For most of the past three years, we've been hearing from group after group about the shortfall in infrastructure investment in the United States. The American Society of Civil Engineers does an annual report card on the major types of U.S. infrastructure - and most grades run from C through F. The Federal Highway Administration's biennial "Conditions and Performance" report to Congress consistently finds that the USA is not investing enough in its highways and transit systems. Indeed, it is not even sufficient to maintain the current level of (not very good) performance, let alone the $60 billion per year more that would be needed to improve performance. That is, to replace deficient bridges and reduce urban traffic congestion.
More recently, as we approach the impending 2009 reauthorization of the federal surface transportation program, a whole series of reports on the shortfall in highway and transit investment has appeared. They are from such organizations as the American Association of State Highway & Transit Officials, the American Road & Transportation Builders Association, the U.S. Chamber of Commerce, and others. Their estimates of the transportation investment shortfall are even larger, and they all call for a sizeable increase in the federal fuel tax. And in January 2008, a national commission created by Congress called for tripling the federal fuel tax to fund a major expansion of the federal role and greatly increased transportation investment. A second national commission will report by year-end on how best to finance surface transportation investment.

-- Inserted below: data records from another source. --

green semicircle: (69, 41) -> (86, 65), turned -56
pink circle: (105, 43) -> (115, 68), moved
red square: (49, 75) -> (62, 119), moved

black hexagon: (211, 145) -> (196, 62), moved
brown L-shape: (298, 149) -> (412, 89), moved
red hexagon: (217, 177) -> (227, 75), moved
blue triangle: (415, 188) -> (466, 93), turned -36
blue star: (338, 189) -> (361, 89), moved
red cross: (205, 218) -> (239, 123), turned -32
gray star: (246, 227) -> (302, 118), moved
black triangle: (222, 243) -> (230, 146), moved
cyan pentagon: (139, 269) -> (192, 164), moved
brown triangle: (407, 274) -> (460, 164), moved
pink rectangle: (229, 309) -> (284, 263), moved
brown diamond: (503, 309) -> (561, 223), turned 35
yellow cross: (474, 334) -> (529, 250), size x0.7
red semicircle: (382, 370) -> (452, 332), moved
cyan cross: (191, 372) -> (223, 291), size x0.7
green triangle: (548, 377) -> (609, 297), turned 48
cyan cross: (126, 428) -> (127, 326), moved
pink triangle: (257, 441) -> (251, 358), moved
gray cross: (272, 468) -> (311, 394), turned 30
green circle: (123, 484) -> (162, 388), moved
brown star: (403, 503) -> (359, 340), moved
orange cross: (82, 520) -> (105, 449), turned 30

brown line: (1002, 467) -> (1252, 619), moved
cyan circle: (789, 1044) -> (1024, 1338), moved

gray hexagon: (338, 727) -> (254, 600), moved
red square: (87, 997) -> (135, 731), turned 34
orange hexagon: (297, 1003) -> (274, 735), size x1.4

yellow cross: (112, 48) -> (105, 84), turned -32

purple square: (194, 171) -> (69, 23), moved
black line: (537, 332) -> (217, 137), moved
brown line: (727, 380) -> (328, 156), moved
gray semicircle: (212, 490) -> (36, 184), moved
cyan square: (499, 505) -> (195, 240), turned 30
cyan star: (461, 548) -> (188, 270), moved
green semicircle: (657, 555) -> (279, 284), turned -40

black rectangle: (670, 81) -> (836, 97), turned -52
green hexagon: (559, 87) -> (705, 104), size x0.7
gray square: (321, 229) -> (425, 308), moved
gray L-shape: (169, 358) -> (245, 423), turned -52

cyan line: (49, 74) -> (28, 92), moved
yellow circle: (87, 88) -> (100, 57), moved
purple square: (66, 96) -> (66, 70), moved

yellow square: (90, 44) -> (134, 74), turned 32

Unfortunately, all these efforts to lay the groundwork for a major increase in gasoline and diesel taxes were planned before the recent escalation in fuel prices. With gas prices now exceeding $4/gallon for the first time and presidential candidates calling for a summer-long suspension of the federal gas tax, 2009 hardly seems like a good time to call for doubling or tripling the gas tax rate. So where does that leave fixing the infrastructure shortfall?